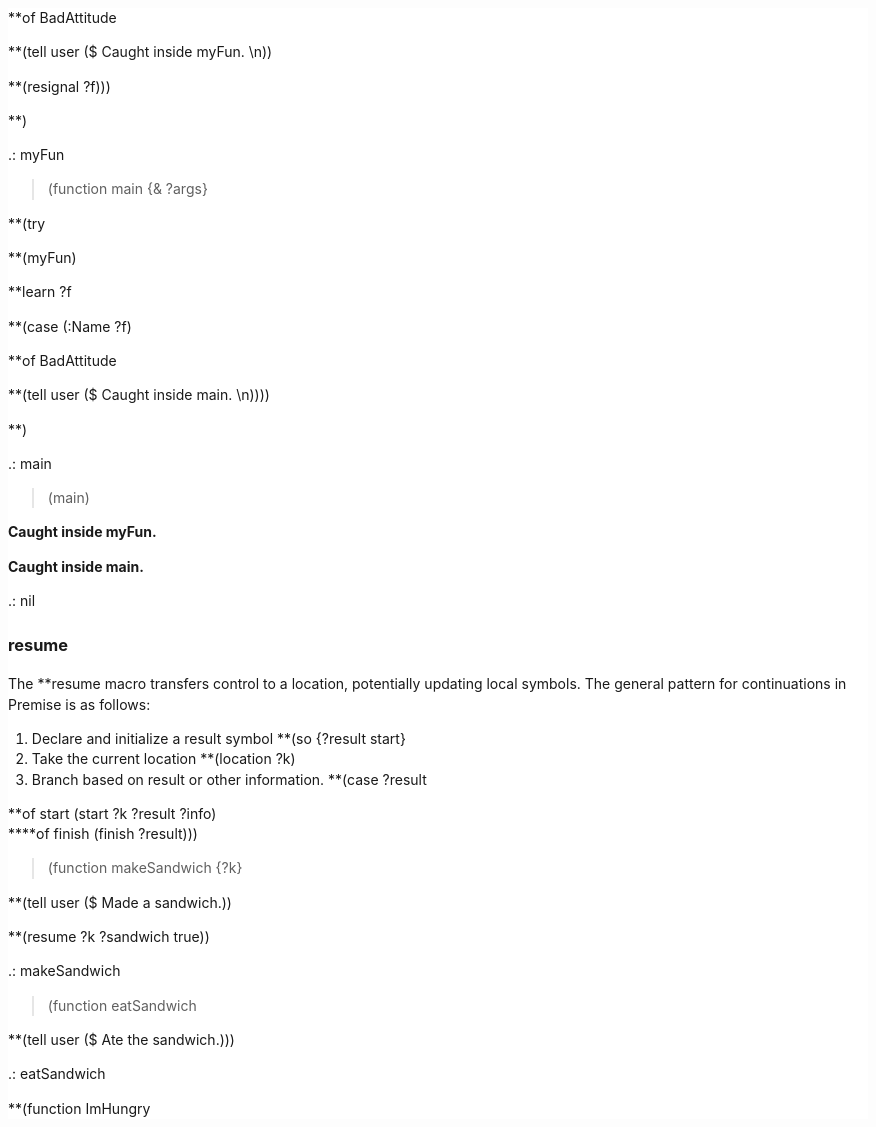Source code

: **of BadAttitude

**(tell user ($ Caught inside myFun. \\n))

**(resignal ?f)))

**)

.: myFun

> (function main {& ?args}

**(try

**(myFun)

**learn ?f

**(case (:Name ?f)

**of BadAttitude

**(tell user ($ Caught inside main. \\n))))

**)

.: main

> (main)

**Caught inside myFun.**

**Caught inside main.**

.: nil

### resume

The **resume macro transfers control to a location, potentially updating local symbols. The general pattern for continuations in Premise is as follows:

1. Declare and initialize a result symbol **(so {?result start}
2. Take the current location **(location ?k)
3. Branch based on result or other information. **(case ?result

**of start (start ?k ?result ?info)  
****of finish (finish ?result)))

> (function makeSandwich {?k}

**(tell user ($ Made a sandwich.))

**(resume ?k ?sandwich true))

.: makeSandwich

> (function eatSandwich

**(tell user ($ Ate the sandwich.)))

.: eatSandwich

**(function ImHungry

--------------------------------------------------

Render the lines from the one containing "Ate the sandwich.)))" through the end of the data, inclusive, as a JSON list of strings with one string per line, leaving out blank lines.

[
  "**(tell user ($ Ate the sandwich.)))",
  ".: eatSandwich",
  "**(function ImHungry"
]